A Lei de Diretrizes e Bases de 1996 deixa de forma explícita que a prioridade das gestões públicas deve ser a inserção no ensino regular, no parágrafo 2º do artigo 58:
“O atendimento educacional será feito em classes, escolas ou serviços especializados, sempre que, em função das condições específicas dos alunos, não for possível a sua integração nas classes comuns de ensino regular.”
E também no parágrafo único do artigo 60:
“O poder público adotará, como alternativa preferencial, a ampliação do atendimento aos educandos com deficiência, transtornos globais do desenvolvimento e altas habilidades ou superdotação na própria rede pública regular de ensino, independentemente do apoio às instituições previstas neste artigo.” (a redação original falava em “portadores de necessidades especiais”, e foi alterada em 2013)
Da mesma forma, a Lei 10.098/00 estabelece normas gerais para a promoção da acessibilidade, e a resolução do Conselho Nacional de Educação 2/2001 define que as escolas do ensino regular devem matricular todos os alunos em suas classes comuns, com os apoios necessários.
A inclusão como meta
Apesar do estabelecimento desta política pública, os obstáculos ainda estavam presentes. De acordo com o Censo Escolar de 2000, ano em que foram definidas as normas gerais de promoção da acessibilidade, 300 mil pessoas com deficiência estavam matriculadas em escolas especializadas e classes especiais, contra 81,6 mil em matrículas regulares e classes comuns.
A promoção das políticas de inclusão a partir das declarações e das leis estabelecidas permitiu a virada nesse quadro em 2008, quando pela primeira vez o número de PCDs matriculados no ensino regular superou as classes especiais: 375 mil x 319,9 mil. Também neste ano foi lançado o Plano Nacional de Educação em Direitos Humanos, assinado pelo governo brasileiro e pela UNESCO.

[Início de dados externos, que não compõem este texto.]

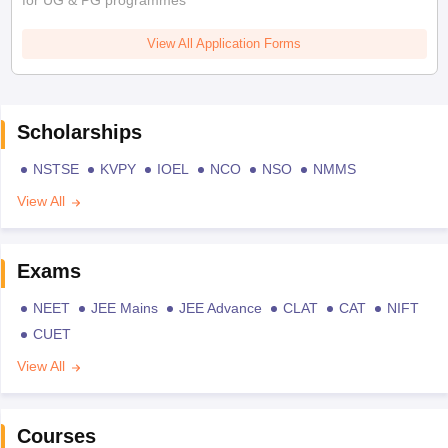
for UG & PG programmes
View All Application Forms
Scholarships
NSTSE
KVPY
IOEL
NCO
NSO
NMMS
View All
Exams
NEET
JEE Mains
JEE Advance
CLAT
CAT
NIFT
CUET
View All
Courses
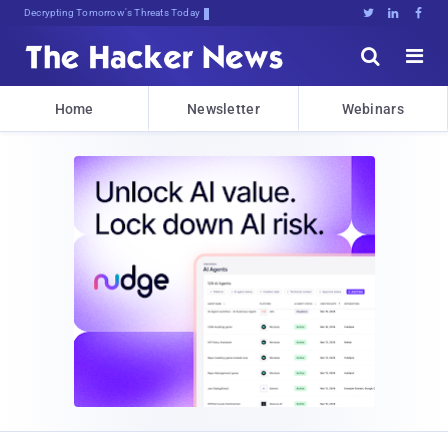
Decrypting Tomorrow's Threats Today





Home
Newsletter
Webinars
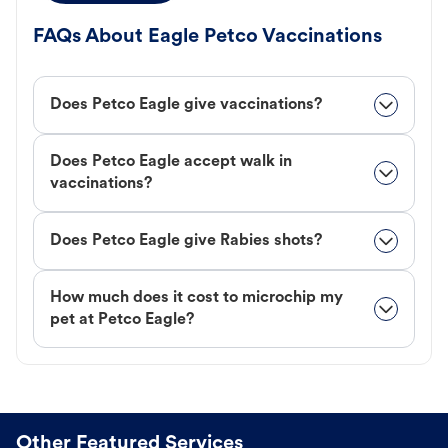
FAQs About Eagle Petco Vaccinations
Does Petco Eagle give vaccinations?
Does Petco Eagle accept walk in
vaccinations?
Does Petco Eagle give Rabies shots?
How much does it cost to microchip my
pet at Petco Eagle?
Other Featured Services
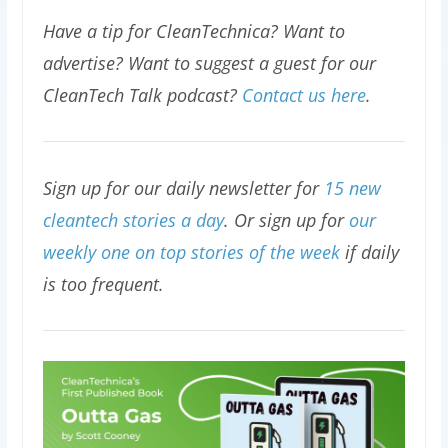
Have a tip for CleanTechnica? Want to
advertise? Want to suggest a guest for our
CleanTech Talk podcast?
Contact us here
.
Sign up for our daily newsletter for
15 new
cleantech stories a day
. Or sign up for
our
weekly one on top stories of the week
if daily
is too frequent.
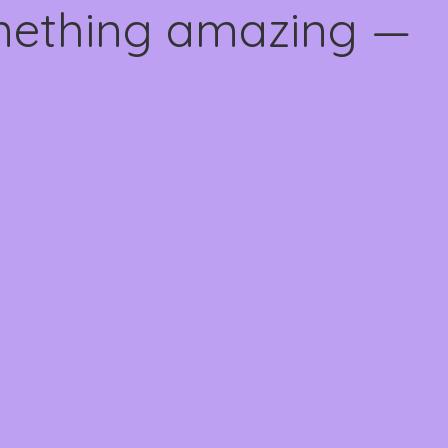
omething amazing —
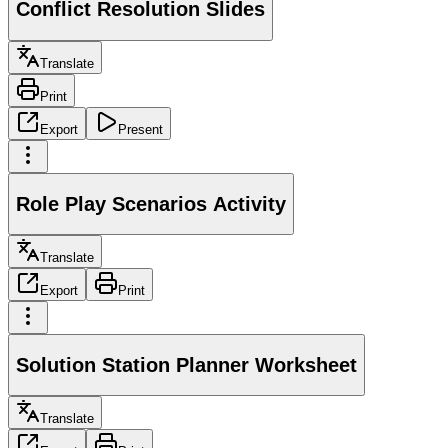
Conflict Resolution Slides
Translate
Print
Export
Present
Role Play Scenarios Activity
Translate
Export
Print
Solution Station Planner Worksheet
Translate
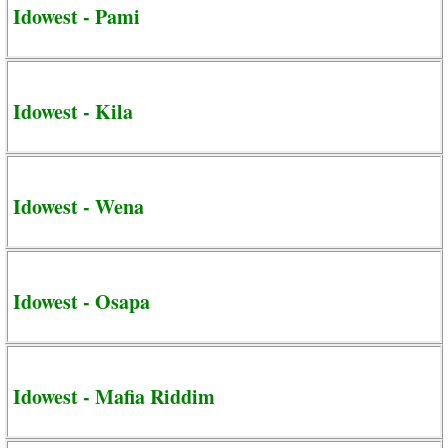
Idowest - Pami
Idowest - Kila
Idowest - Wena
Idowest - Osapa
Idowest - Mafia Riddim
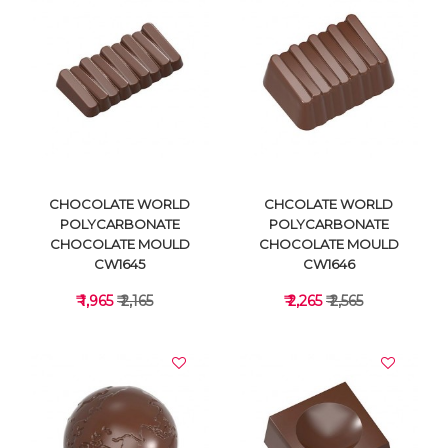
VIEW DETAILS
VIEW DETAILS
CHOCOLATE WORLD
CHCOLATE WORLD
POLYCARBONATE
POLYCARBONATE
CHOCOLATE MOULD
CHOCOLATE MOULD
CW1645
CW1646
₹ 1,965
₹ 2,165
₹ 2,265
₹ 2,565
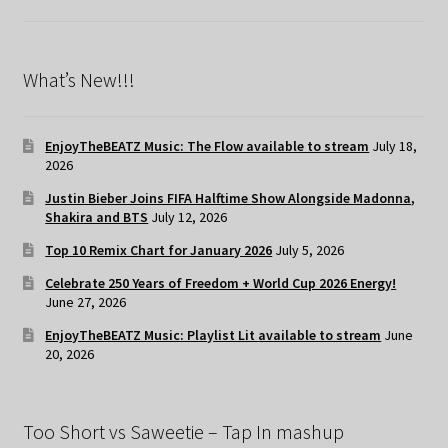
What’s New!!!
EnjoyTheBEATZ Music: The Flow available to stream
July 18,
2026
Justin Bieber Joins FIFA Halftime Show Alongside Madonna,
Shakira and BTS
July 12, 2026
Top 10 Remix Chart for January 2026
July 5, 2026
Celebrate 250 Years of Freedom + World Cup 2026 Energy!
June 27, 2026
EnjoyTheBEATZ Music: Playlist Lit available to stream
June
20, 2026
Too Short vs Saweetie – Tap In mashup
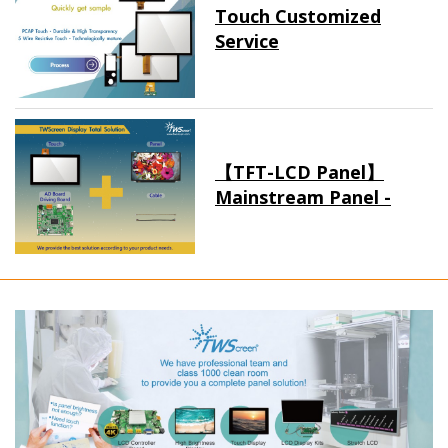
Touch Customized
Service
【TFT-LCD Panel】
Mainstream Panel -
Long term supply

No item 9 das ações programáticas, fica explícita a necessidade de trabalhar o combate ao preconceito contra as pessoas com deficiência:
“9. fomentar a inclusão, no currículo escolar, das temáticas relativas a gênero, identidade de gênero, raça e etnia, religião, orientação sexual, pessoas com deficiências, entre outros, bem como todas as formas de discriminação e violações de direitos, assegurando a formação continuada dos(as) trabalhadores(as) da educação para lidar criticamente com esses temas;”
Em 2009, o Brasil assina a Convenção sobre os Direitos das Pessoas com Deficiência, cujo artigo 4 coloca as normas sobre as quais os Estados devem basear as políticas públicas de educação de PCDs. Naquele ano, para minimizar o déficit de formação de professores e profissionais de educação, a Resolução 4 do Conselho Nacional de Educação estabeleceu as diretrizes para atuação dos profissionais de Atendimento Educacional Especializado nas escolas.
Até 2016, o Censo Escolar do MEC não mapeou quantos profissionais de AEE e quantas salas de recursos multifuncionais estão à disposição dos estudantes com deficiência no Brasil. O número de matrículas no ensino regular atingiu o maior patamar histórico neste ano: 796 mil, o equivalente a 82% das matrículas – 94,2% no escopo das escolas públicas. Entretanto, como os dados de pessoas com deficiência em idade escolar não são conclusivos e têm divergências em relação à caracterização da deficiência, o Observatório do Plano Nacional de Educação não considera que a meta esteja próxima de ser atingida.
Não adianta a lei no papel se não há quem a faça cumprir. Isso é especialmente válido na educação - e mais ainda na inclusão de deficientes físicos.